- [節選段落]:
* * * * *
在劇場看見阿明(朱正明)的時候,他已行過第一個劇場十年,經歷了優人神鼓與臨界點時期。那是2004年差事劇團的《潮喑》,也是在那齣戲,寶藏巖、帳篷劇場、阿明於我都是初次遭逢,因而我對阿明在舞台上的記憶,始終與冷風、細雨、汗水相伴,亦與排除、邊緣及骯髒等意象繫連,更幾乎同步於對差事、台灣海筆子(以下簡稱「海筆子」)與流民寨的記憶。但到了這一次的《化外之民》,我才發覺,冷風、細雨、汗水、排除、邊緣及骯髒的關鍵字,不也就是他多年來做著機車快遞員,甚至「13歲就成了人家的學徒」【1】的他,生活的關鍵字嗎?
「野草叢劇社」這個當初被「台灣海筆子」(以下簡稱「海筆子」)淘汰的團名,如今在提議者阿明的身上誕生,別有一番「不變」的意味;從導演、演員到行政團隊的組合,刻著阿明從差事到海筆子的劇場足跡,帶有「文明之外」排除意涵的劇名《化外之民》,一方面同樣相應著阿明這一段劇場生命,亦遙相呼應日本帳篷劇場開創者唐十郎用「河原乞食者」比喻帳篷劇場的說法,在林于竝:《日本戰後劇場面面觀》一書中是這麼寫的,同時,該段話也給出了劇名英譯 (「Outside The Law」)的一種詮釋:
所謂「河原乞食者」是指在近代以前,一群生活在封建都市的周邊,特別是居住河邊,以殯葬業、衣物清洗回收業維生的化外之民。相對於封建體制的管轄範圍內,為嚴格的身分制度所「分節化」的定居居民的空間場域,「河原」是當時法律所未及的範圍,連官府人員都無法保證自身安全的化外之地。(p.90-91)
於是,野草叢劇社或者《化外之民》,不僅是一個團或一齣戲,更像是阿明「歸屬」的「地方」,他在原有的劇場勞動經歷上跳出,繼續前進,且若沿著這一段「差事-海筆子-野草叢」的劇場勞動路徑來看,便不難想見此劇懷有凝視底層的創作關懷基礎何在。
* * * * *
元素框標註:
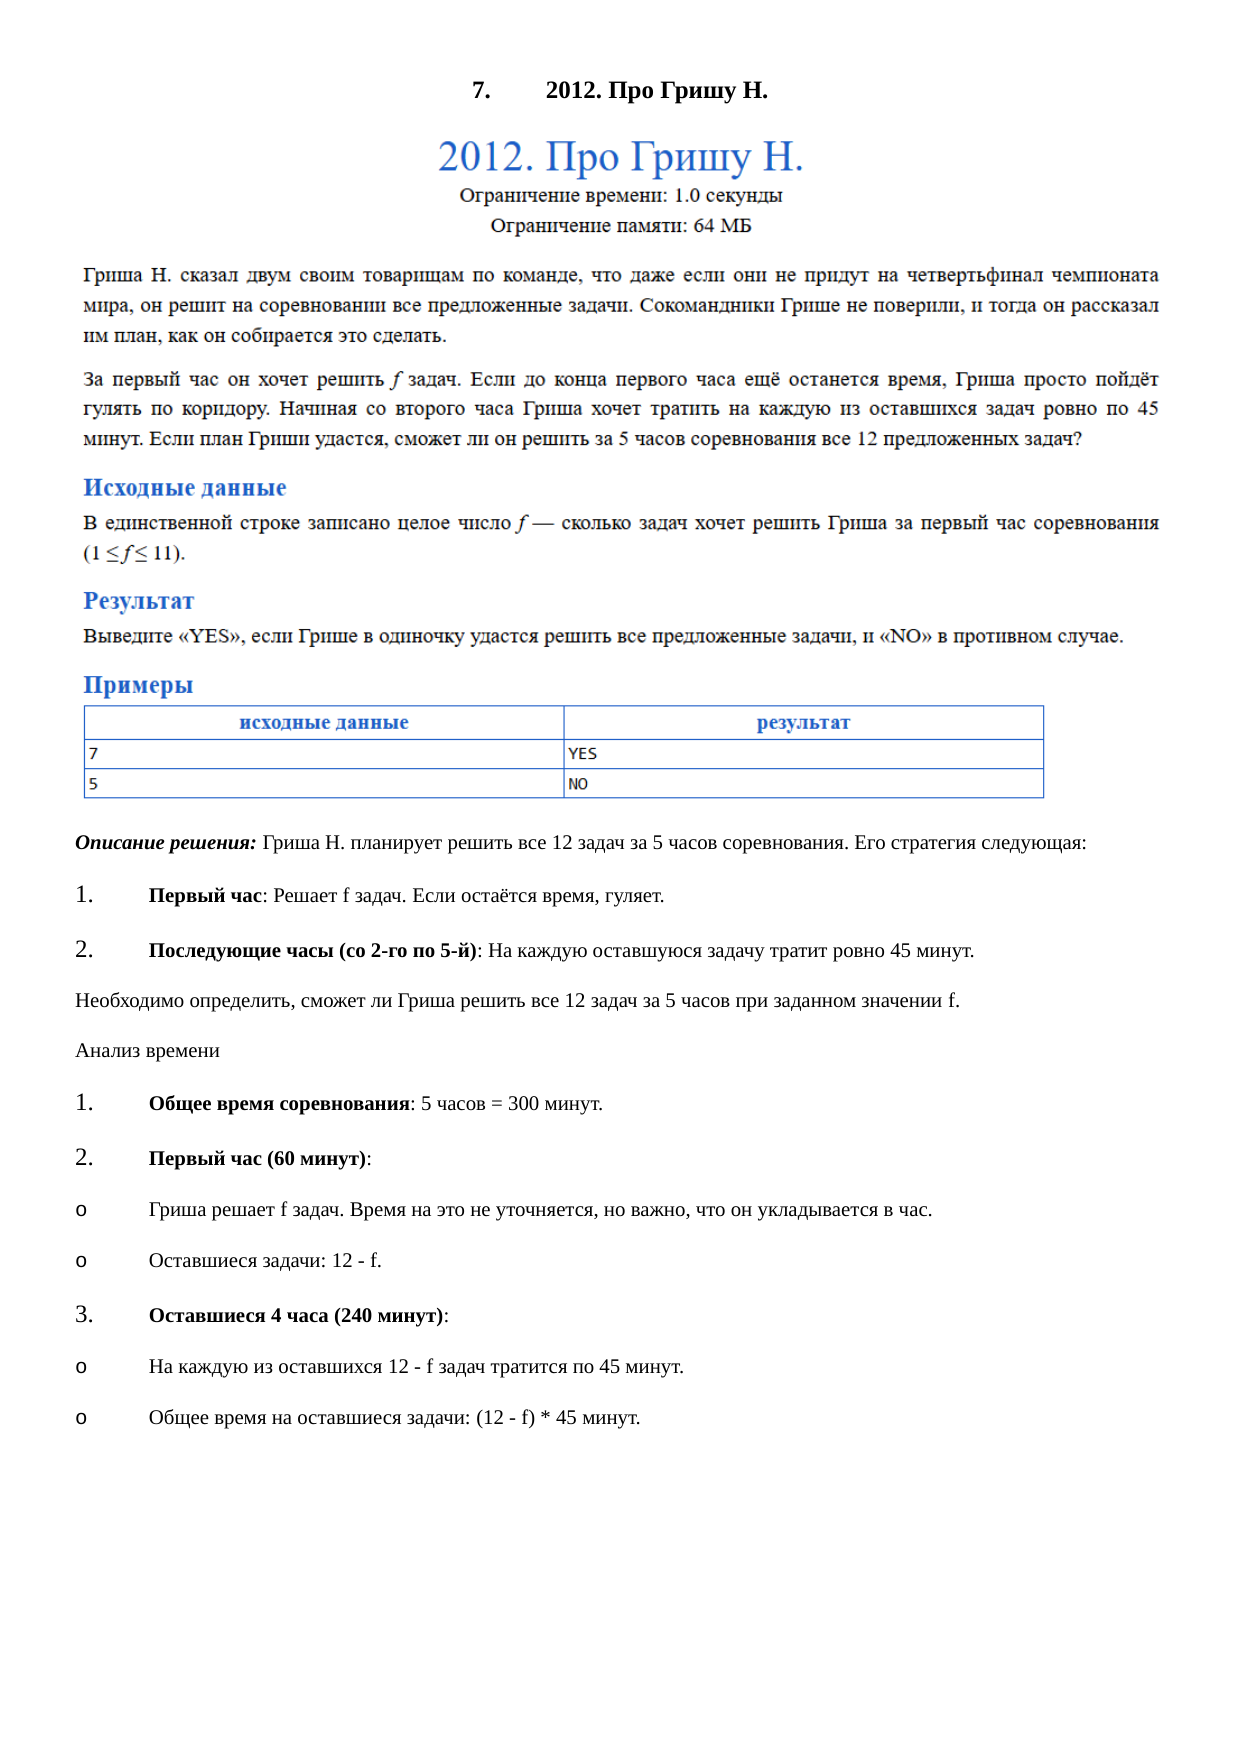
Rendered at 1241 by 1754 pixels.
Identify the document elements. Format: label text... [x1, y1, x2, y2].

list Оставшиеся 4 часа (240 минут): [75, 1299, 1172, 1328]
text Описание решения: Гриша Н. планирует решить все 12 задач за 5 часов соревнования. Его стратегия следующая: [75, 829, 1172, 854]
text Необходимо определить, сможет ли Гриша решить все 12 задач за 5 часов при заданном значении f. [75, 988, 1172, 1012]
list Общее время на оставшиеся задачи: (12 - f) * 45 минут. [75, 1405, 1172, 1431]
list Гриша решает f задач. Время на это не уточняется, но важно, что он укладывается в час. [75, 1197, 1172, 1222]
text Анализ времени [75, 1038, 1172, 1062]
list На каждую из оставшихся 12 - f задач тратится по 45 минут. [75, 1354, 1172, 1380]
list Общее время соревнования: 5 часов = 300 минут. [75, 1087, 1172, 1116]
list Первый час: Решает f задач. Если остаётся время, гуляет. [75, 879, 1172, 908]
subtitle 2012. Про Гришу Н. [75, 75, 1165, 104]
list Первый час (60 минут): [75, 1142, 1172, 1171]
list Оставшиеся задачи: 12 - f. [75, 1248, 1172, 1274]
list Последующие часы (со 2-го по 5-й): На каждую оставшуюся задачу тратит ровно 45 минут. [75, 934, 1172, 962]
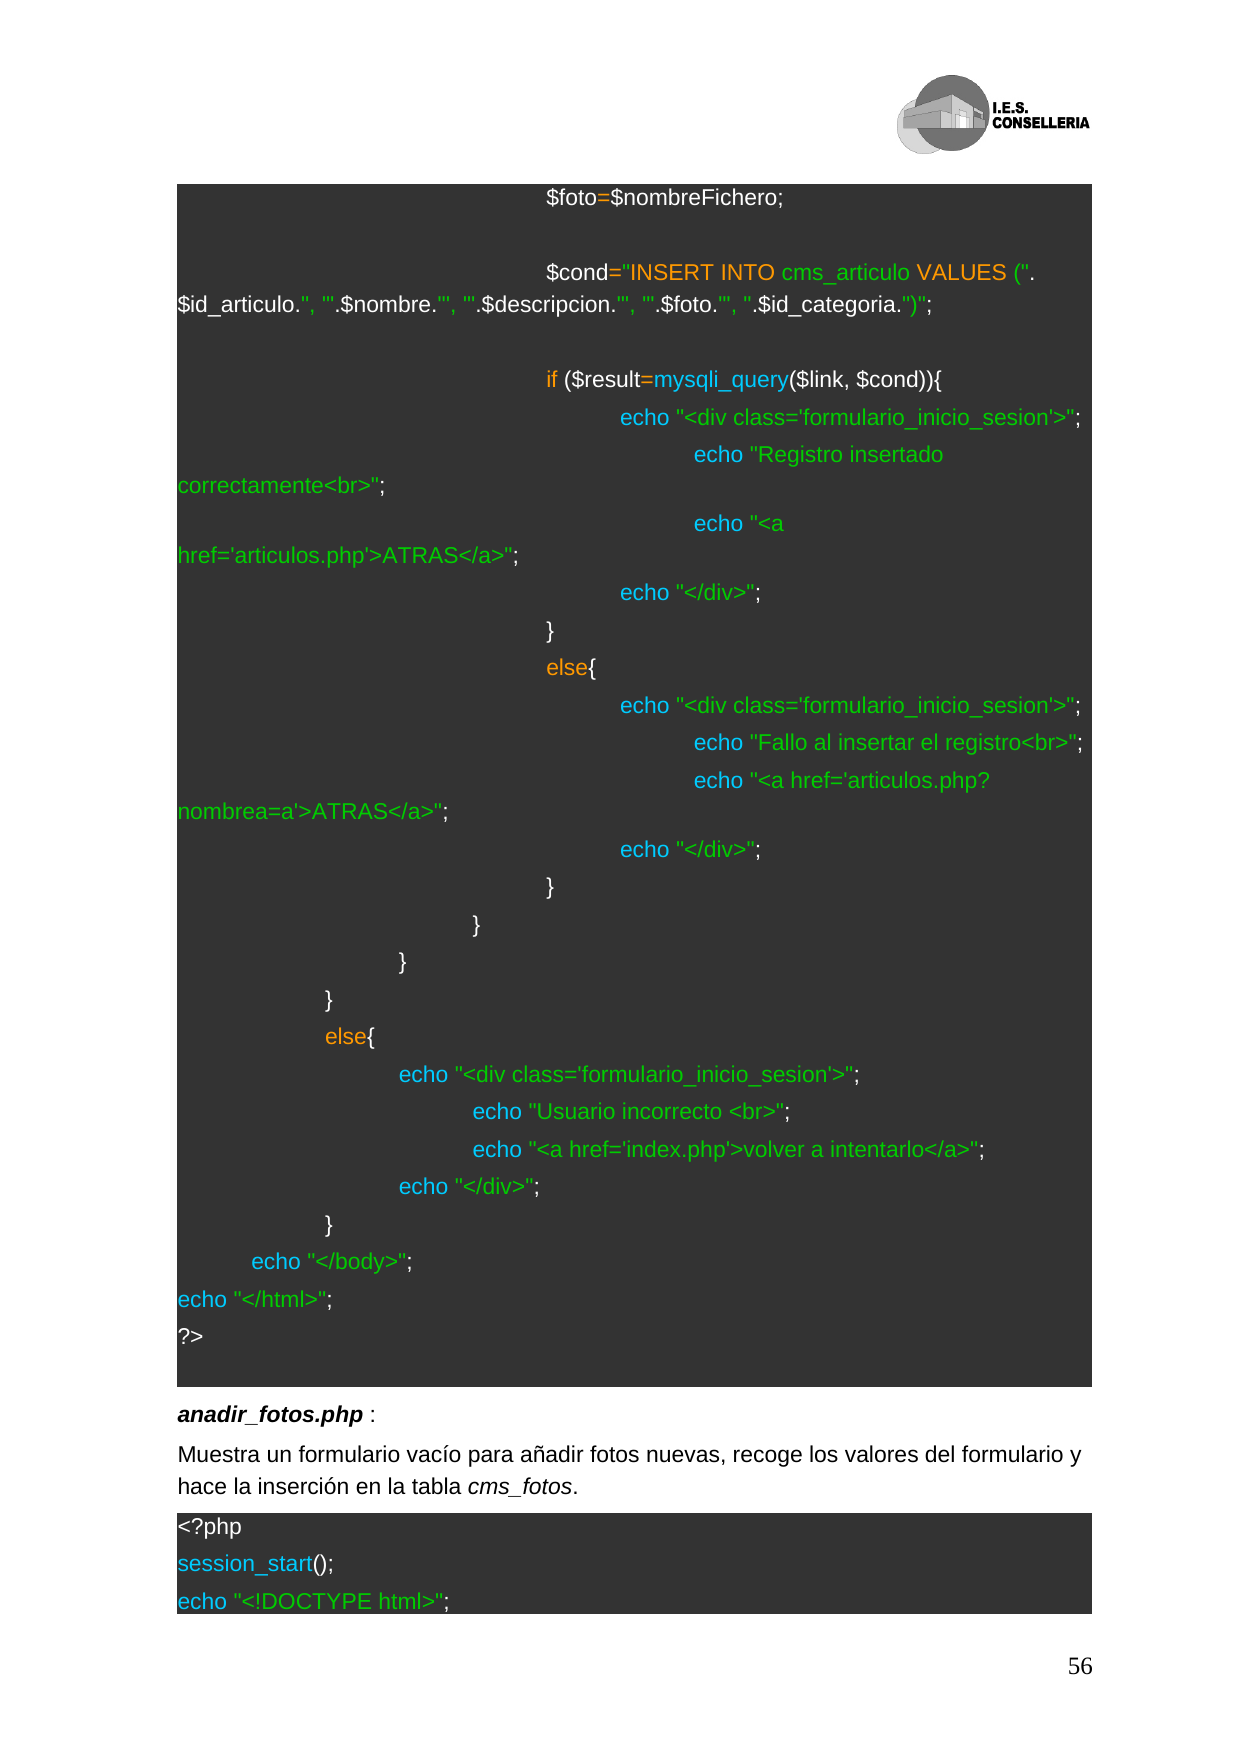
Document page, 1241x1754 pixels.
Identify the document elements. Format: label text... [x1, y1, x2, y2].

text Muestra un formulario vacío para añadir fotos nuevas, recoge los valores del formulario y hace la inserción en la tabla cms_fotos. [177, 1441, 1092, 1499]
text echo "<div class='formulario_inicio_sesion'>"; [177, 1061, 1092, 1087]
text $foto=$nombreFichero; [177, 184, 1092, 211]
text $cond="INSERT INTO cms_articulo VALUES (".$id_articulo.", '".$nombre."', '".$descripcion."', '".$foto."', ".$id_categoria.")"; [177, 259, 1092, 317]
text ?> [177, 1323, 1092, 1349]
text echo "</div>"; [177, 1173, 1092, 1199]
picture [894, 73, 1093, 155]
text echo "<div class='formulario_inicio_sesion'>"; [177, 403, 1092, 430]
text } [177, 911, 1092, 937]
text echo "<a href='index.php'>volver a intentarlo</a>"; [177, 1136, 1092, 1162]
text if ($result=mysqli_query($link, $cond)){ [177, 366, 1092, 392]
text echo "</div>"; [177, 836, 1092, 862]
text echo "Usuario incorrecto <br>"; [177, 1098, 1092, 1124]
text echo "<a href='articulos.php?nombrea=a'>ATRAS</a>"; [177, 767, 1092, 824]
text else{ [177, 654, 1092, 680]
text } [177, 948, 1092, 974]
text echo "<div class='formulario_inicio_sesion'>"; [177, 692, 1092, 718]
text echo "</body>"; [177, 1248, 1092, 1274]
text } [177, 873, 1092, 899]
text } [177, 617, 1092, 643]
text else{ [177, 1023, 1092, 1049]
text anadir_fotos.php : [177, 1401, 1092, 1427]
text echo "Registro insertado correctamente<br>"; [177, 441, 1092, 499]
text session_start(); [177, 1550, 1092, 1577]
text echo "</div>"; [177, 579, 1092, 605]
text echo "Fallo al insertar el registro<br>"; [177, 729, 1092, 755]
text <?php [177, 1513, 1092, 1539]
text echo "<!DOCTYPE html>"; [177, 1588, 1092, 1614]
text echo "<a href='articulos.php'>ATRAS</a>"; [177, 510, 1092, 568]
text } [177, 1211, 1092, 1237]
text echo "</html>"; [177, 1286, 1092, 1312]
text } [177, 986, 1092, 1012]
* * * * *
- [問題與任務]:
(1) 請將節選段落中以「於是,野草叢劇社或者《化外之民》」開頭的那一段改寫得更簡短,保留其主要事實。
(2) 請原樣列印條目中的下列各行:從含有「text Muestra un」的那一行開始,印到含有「692, 1092, 718]」的那一行為止,兩端的行都要包括在內。

- [逐題解答]:
(1) 野草叢劇社或《化外之民》不只是一個團或一齣戲,更像阿明「歸屬」的「地方」。他從原有的劇場勞動經歷中跳出,繼續前進。沿著「差事-海筆子-野草叢」這條劇場勞動路徑來看,不難想見此劇凝視底層的創作關懷基礎何在。

(2)
text Muestra un formulario vacío para añadir fotos nuevas, recoge los valores del formulario y hace la inserción en la tabla cms_fotos. [177, 1441, 1092, 1499]
text echo "<div class='formulario_inicio_sesion'>"; [177, 1061, 1092, 1087]
text $foto=$nombreFichero; [177, 184, 1092, 211]
text $cond="INSERT INTO cms_articulo VALUES (".$id_articulo.", '".$nombre."', '".$descripcion."', '".$foto."', ".$id_categoria.")"; [177, 259, 1092, 317]
text ?> [177, 1323, 1092, 1349]
text echo "</div>"; [177, 1173, 1092, 1199]
picture [894, 73, 1093, 155]
text echo "<div class='formulario_inicio_sesion'>"; [177, 403, 1092, 430]
text } [177, 911, 1092, 937]
text echo "<a href='index.php'>volver a intentarlo</a>"; [177, 1136, 1092, 1162]
text if ($result=mysqli_query($link, $cond)){ [177, 366, 1092, 392]
text echo "</div>"; [177, 836, 1092, 862]
text echo "Usuario incorrecto <br>"; [177, 1098, 1092, 1124]
text echo "<a href='articulos.php?nombrea=a'>ATRAS</a>"; [177, 767, 1092, 824]
text else{ [177, 654, 1092, 680]
text } [177, 948, 1092, 974]
text echo "<div class='formulario_inicio_sesion'>"; [177, 692, 1092, 718]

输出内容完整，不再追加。